Исходный текст
Добавить в цитаты Настройки чтения

Страница 10 из 32

Материалы, на которых основывается книга, собирались автором в течение последних десяти лет. Основным источником для нас была р у с с к а я художественная литература XIX—XX вв. (Все примеры, заимствованные нами из работ других исследователей, специально оговариваются.) В книге приводятся, с пометой — (?), и те шутки, автора которых нам определить не удалось. Мы предпочитаем признаться в собственном невежестве, чем упустить интересную в лингвистическом отношении шутку. Надеемся, что авторы извинят нас и одобрят такое решение.

Другой важный источник —это фольклор: пословицы, анекдоты (разумеется, те из них, которые строятся на языковой игре). Данные разговорной речи приводятся редко (здесь мы отсылаем читателя к замечательной серии исследований русской разговорной речи в Институте русского языка им. В. В. Виноградова).

Задание 1
Что исходный текст называет основным источником материалов для книги?
Исходный текст и перечень между собой не связаны.

Исходные данные
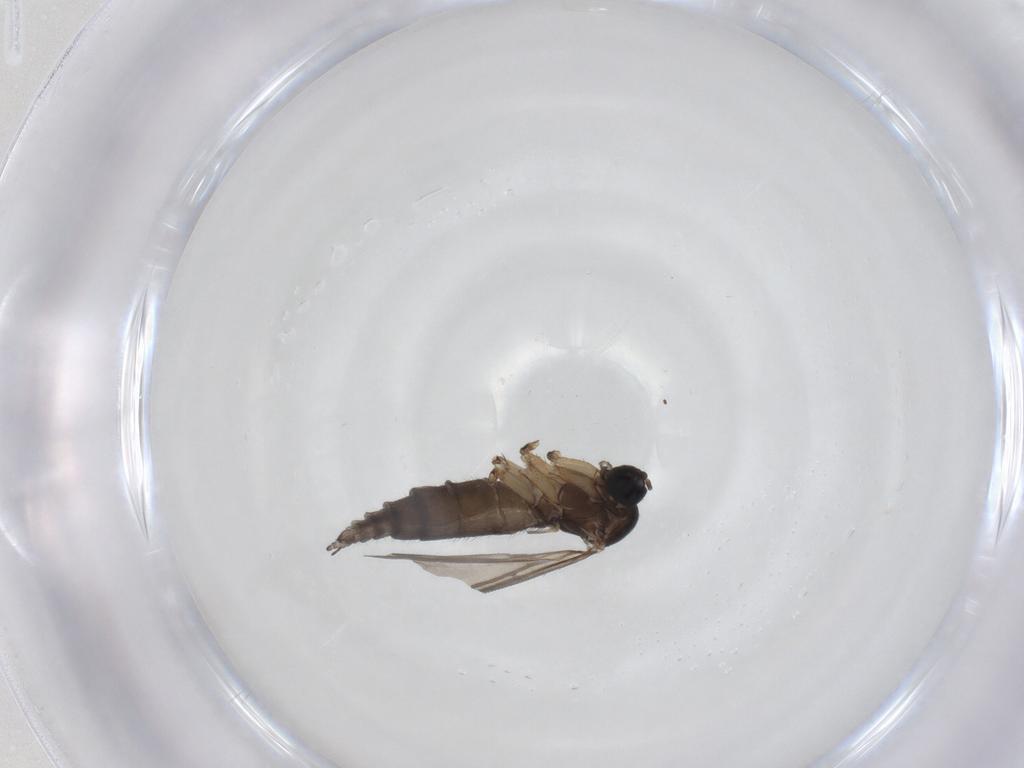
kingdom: Animalia
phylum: Arthropoda
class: Insecta
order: Diptera
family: Sciaridae
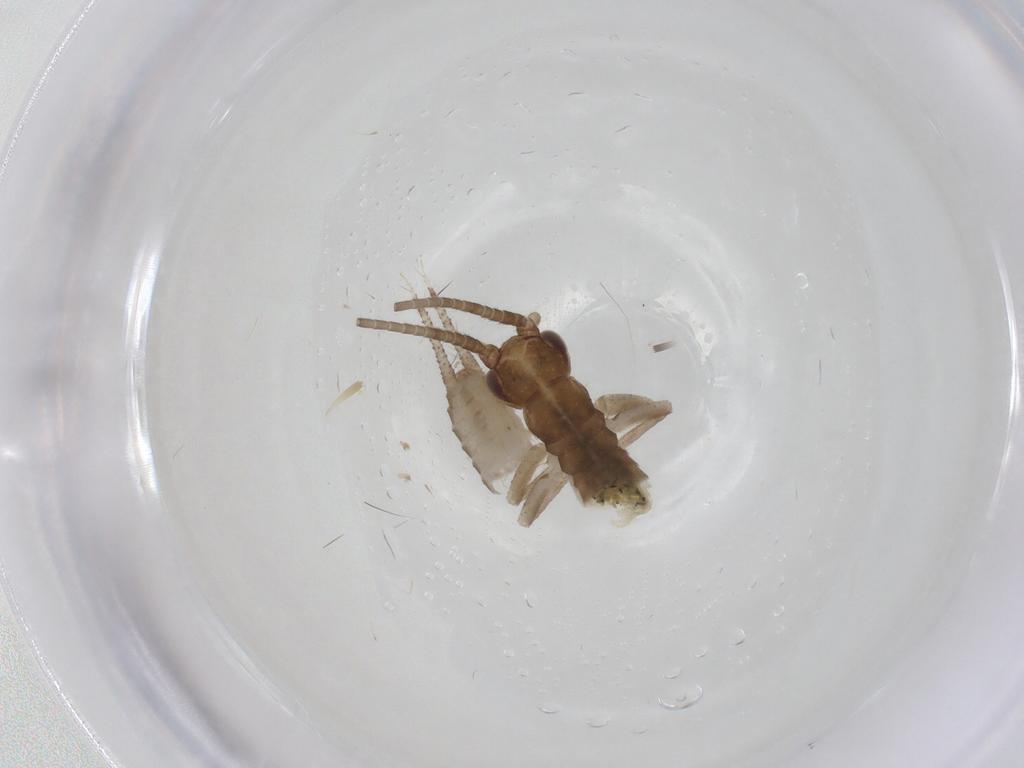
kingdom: Animalia
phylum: Arthropoda
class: Insecta
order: Orthoptera
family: Gryllidae
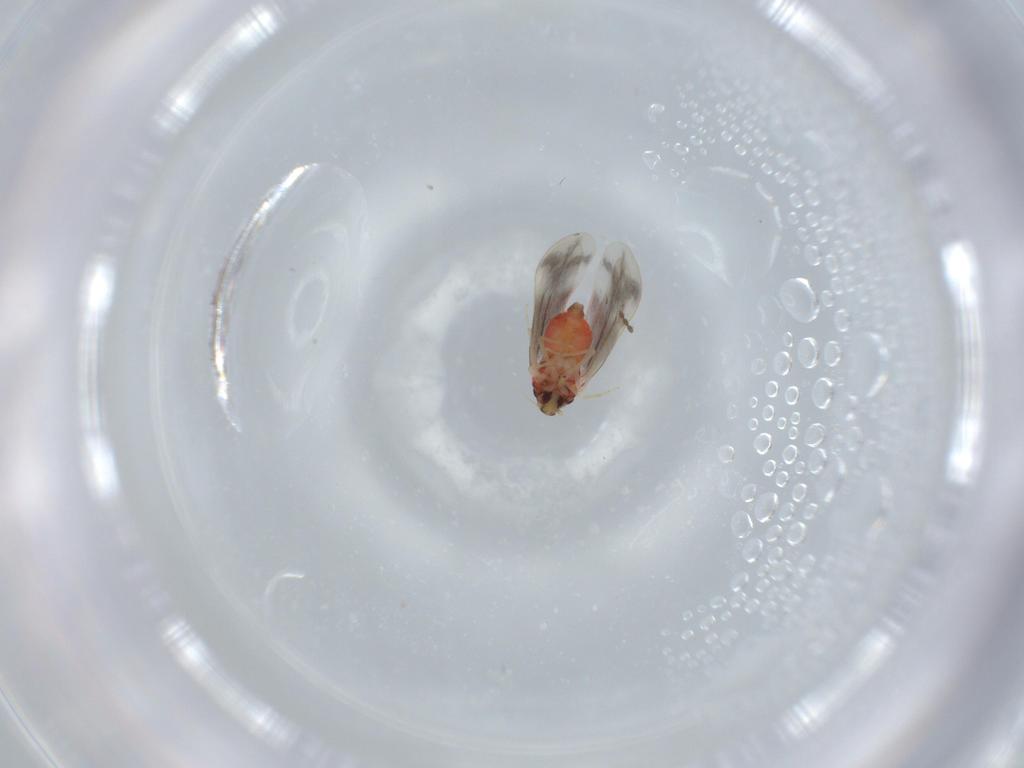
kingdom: Animalia
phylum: Arthropoda
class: Insecta
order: Hemiptera
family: Aleyrodidae
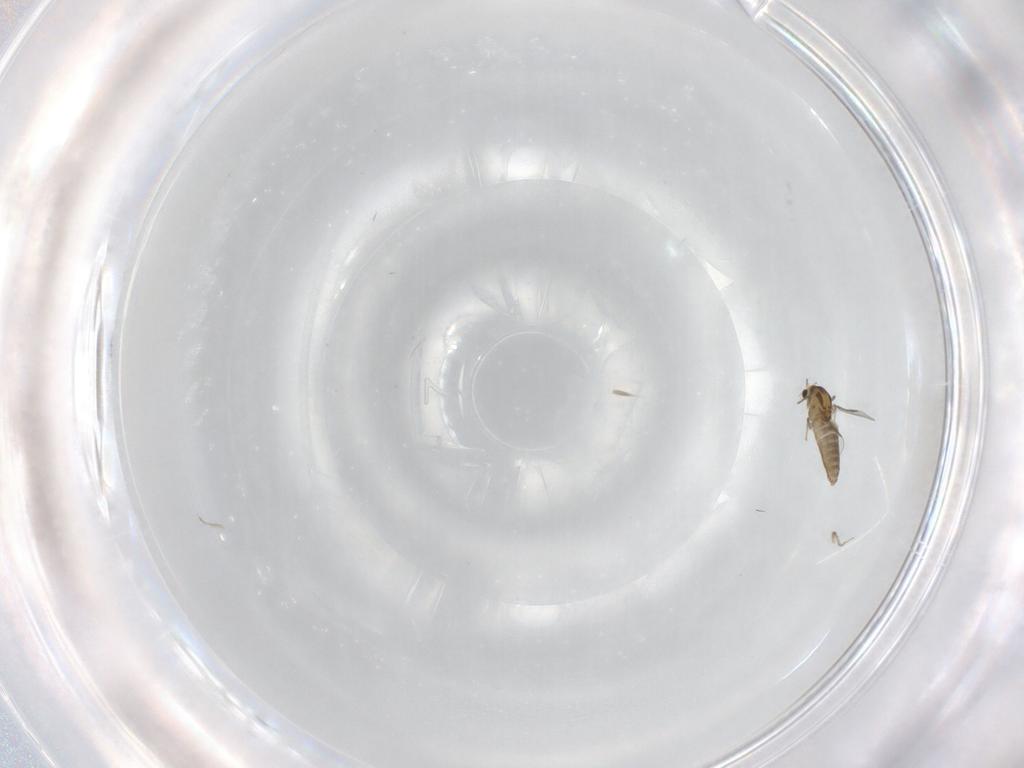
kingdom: Animalia
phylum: Arthropoda
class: Insecta
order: Diptera
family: Chironomidae
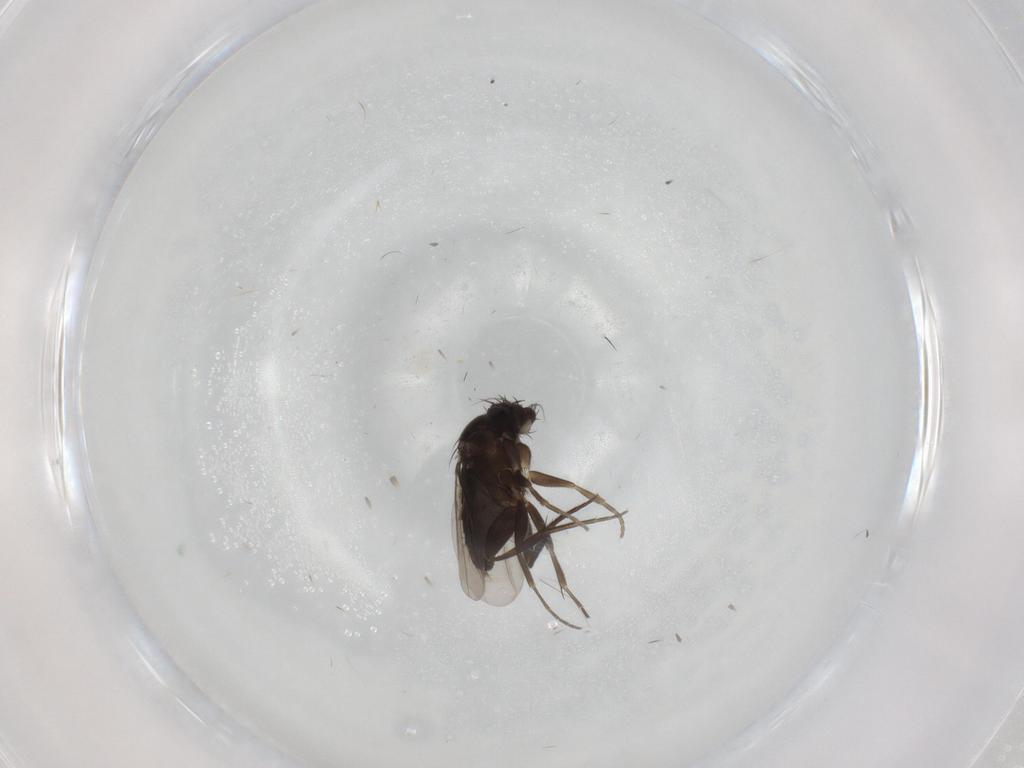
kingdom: Animalia
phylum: Arthropoda
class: Insecta
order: Diptera
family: Phoridae
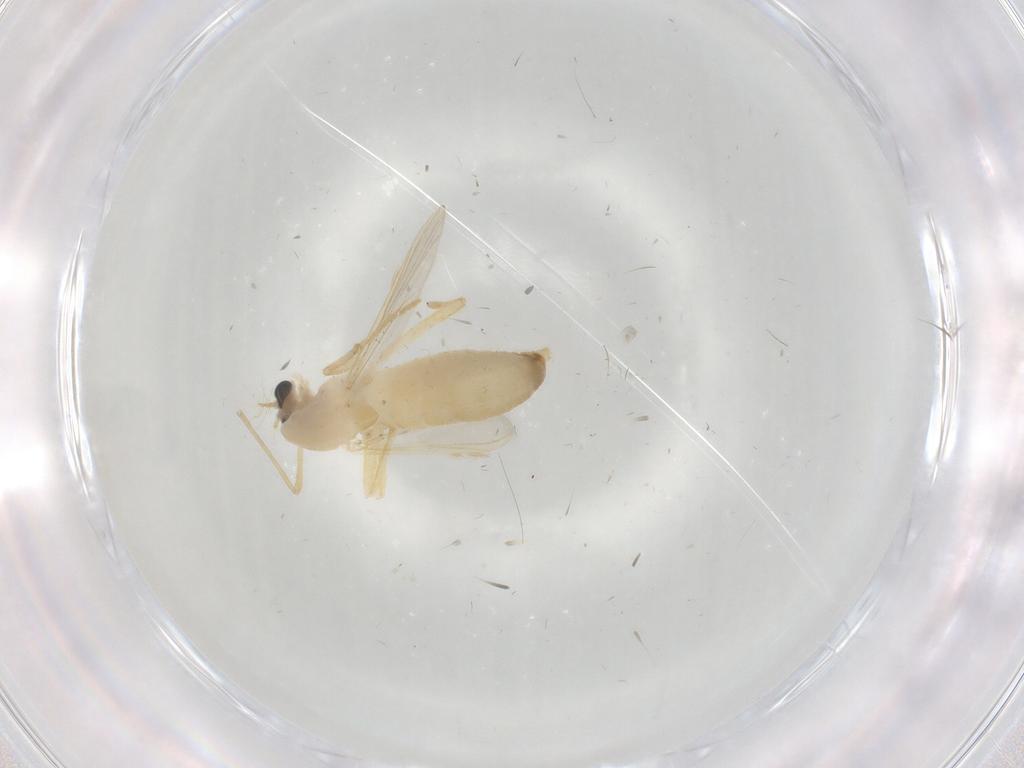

Задание 2
Повторите без изменений строки перечня от строки, содержащей "order: Hemiptera", до конца перечня включительно. Изображения в ответ не включайте.

Решение 1
Русская художественная литература XIX—XX вв.

Решение 2
order: Hemiptera
family: Aleyrodidae
kingdom: Animalia
phylum: Arthropoda
class: Insecta
order: Diptera
family: Chironomidae
kingdom: Animalia
phylum: Arthropoda
class: Insecta
order: Diptera
family: Phoridae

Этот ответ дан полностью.